Nigeria sacked its ambassador to the United States, after less than a year in Washington, following a bitter conflict between the envoy and the country’s foreign minister, according to reports from the West African nation.

President Umaru Yar’Adua ordered Ambassador Oluwole Rotimi, a retired brigadier general who arrived here in April 2008, to return to Nigeria by the end of March. Baba Gana Wakil, the deputy chief of mission, will run the Nigerian Embassy on International Court until a new ambassador is appointed.

The recall followed months of tension between Mr. Rotimi and his superior, Foreign Minister Ojo Maduekwe, and culminated in a diplomatic dispute when Mr. Maduekwe arrived in Washington for President Obama’s inauguration last month, according to Nigerian news reports over the weekend.

At inaugural functions, Mr. Rotimi snubbed Mr. Maduekwe by introducing a lower-ranking official as head of the official Nigerian delegation. Later he broke diplomatic protocol by refusing to accompany Mr. Maduekwe to Dulles International Airport for his return trip to Nigeria.

The spat between the two men grew bitter last year when Mr. Rotimi disparaged Mr. Maduekwe in a letter in which the ambassador called the foreign minister a “tribalist,” an insult in Nigeria where rivalries among the nation’s 400 tribes have often spilled over into violence. Mr. Maduekwe holds the rank of a chief among the Ibo people, one of the main tribes. Mr. Rotimi is a Yoruba, another major tribe.

In is letter, Mr. Rotimi also referred to his military leadership in the Biafran war in the 1960s that put down a rebellion led by Ibo tribesmen seeking independence.

“I have dealt with people like you in the past,” Mr. Rotimi wrote to Mr. Maduekwe, according to a report in the Nigerian newspaper, This Day. “I was the adjutant-general of the Nigerian army that thoroughly defeated your ragtag Biafran army.”

In another letter, the ambassador also accused the foreign minister of “unwarranted, malicious and untruthful” remarks to the president in memos in which Mr. Maduekwe questioned Mr. Rotimi’s ability to run the embassy, according to saharareporters.com.

Mr. Maduekwe responded with a letter to the president and enclosed Mr. Rotimi’s letter.

“His memos to me drip with fundamental contempt for my person and office,” the foreign minister said. “The innuendoes and direct insults are so clear that I refrain from dignifying them with contempt.”


An independent federal agency dedicated to promoting religious freedom is urging Hillary Rodham Clinton to raise the issue of religious persecution Friday when she makes her first visit to China as secretary of state.

The United States Commission on International Religious Freedom asked her to “speak as eloquently about religious freedom and related human rights in China as you did about the human rights of women at the 1995 Beijing World Conference on Women.”
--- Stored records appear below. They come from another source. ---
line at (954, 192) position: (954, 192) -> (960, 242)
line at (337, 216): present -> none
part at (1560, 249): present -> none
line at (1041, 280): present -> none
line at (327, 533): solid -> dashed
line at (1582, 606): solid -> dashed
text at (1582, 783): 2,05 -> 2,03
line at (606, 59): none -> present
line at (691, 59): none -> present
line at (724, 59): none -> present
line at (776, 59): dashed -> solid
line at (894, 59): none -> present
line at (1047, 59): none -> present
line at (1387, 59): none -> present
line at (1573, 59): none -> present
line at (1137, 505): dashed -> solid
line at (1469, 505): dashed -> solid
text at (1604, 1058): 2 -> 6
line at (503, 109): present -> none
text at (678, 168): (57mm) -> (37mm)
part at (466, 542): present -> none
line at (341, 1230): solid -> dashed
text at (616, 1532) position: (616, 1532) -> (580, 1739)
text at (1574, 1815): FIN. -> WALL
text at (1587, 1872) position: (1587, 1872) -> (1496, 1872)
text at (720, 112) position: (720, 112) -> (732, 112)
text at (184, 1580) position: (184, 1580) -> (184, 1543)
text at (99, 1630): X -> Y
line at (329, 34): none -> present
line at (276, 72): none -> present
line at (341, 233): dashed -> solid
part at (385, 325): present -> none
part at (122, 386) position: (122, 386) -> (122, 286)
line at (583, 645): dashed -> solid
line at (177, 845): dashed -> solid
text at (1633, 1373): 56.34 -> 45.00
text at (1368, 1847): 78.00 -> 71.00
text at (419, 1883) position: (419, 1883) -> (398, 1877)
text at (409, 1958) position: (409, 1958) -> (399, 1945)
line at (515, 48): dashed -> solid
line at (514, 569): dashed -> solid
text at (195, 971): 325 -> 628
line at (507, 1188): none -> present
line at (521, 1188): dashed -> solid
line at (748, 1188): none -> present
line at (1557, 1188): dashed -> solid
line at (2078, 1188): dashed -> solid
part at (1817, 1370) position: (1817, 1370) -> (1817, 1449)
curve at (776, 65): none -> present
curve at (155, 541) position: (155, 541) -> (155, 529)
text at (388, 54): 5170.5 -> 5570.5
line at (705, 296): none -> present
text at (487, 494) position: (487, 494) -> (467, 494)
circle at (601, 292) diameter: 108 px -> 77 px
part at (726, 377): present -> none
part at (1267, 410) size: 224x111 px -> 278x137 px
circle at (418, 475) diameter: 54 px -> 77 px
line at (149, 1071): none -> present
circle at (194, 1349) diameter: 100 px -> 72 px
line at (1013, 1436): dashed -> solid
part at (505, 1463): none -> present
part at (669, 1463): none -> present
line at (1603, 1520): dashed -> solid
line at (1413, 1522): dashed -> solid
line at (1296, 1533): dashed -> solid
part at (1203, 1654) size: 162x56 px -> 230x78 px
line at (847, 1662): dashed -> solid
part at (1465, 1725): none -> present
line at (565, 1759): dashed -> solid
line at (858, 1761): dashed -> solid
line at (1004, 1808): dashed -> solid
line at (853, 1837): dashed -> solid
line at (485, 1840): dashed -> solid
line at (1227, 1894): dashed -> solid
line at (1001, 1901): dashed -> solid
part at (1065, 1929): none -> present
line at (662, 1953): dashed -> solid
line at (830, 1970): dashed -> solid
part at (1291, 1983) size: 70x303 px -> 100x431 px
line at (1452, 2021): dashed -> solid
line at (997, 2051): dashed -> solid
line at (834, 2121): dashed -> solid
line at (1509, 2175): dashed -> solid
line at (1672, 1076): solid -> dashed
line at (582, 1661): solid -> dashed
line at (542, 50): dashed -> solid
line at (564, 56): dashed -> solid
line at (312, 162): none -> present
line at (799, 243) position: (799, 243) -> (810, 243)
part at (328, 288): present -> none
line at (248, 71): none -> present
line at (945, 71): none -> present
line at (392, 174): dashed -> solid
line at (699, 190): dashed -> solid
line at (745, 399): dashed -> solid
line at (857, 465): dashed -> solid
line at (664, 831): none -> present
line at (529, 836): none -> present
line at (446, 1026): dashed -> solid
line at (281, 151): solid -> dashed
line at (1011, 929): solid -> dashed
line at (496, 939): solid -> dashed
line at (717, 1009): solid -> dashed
“Many religious adherents and human rights defenders in China are subject to severe and ongoing repression,” the commission said in a letter to Mrs. Clinton last week.

The commission cited discrimination against “unregistered” Christians, noting reports that 637 Protestants of unlicensed churches were arrested last year. The commission called for an end to “religious discriminations” against Uighur Muslims and said that repression of religion in Tibet “may be worse now than at any time in the commission’s 10-year history.”

Mrs. Clinton left Sunday for stops in Japan, Indonesia, South Korea and China.